## Directive
Quote every line of text in the records below word for word, and leave the pictures out of your answer.

Dataset entries:
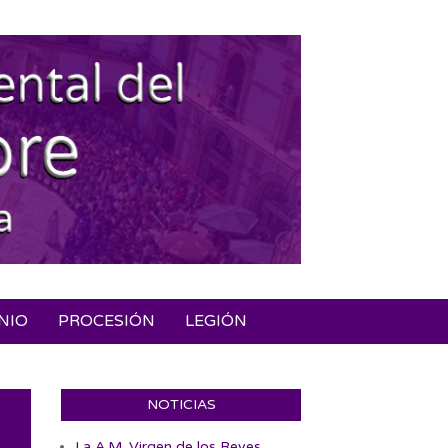
NIO
PROCESIÓN
LEGIÓN
NOTICIAS
La A.M. Virgen de los Reyes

## Your solution
NIO
PROCESIÓN
LEGIÓN
NOTICIAS
La A.M. Virgen de los Reyes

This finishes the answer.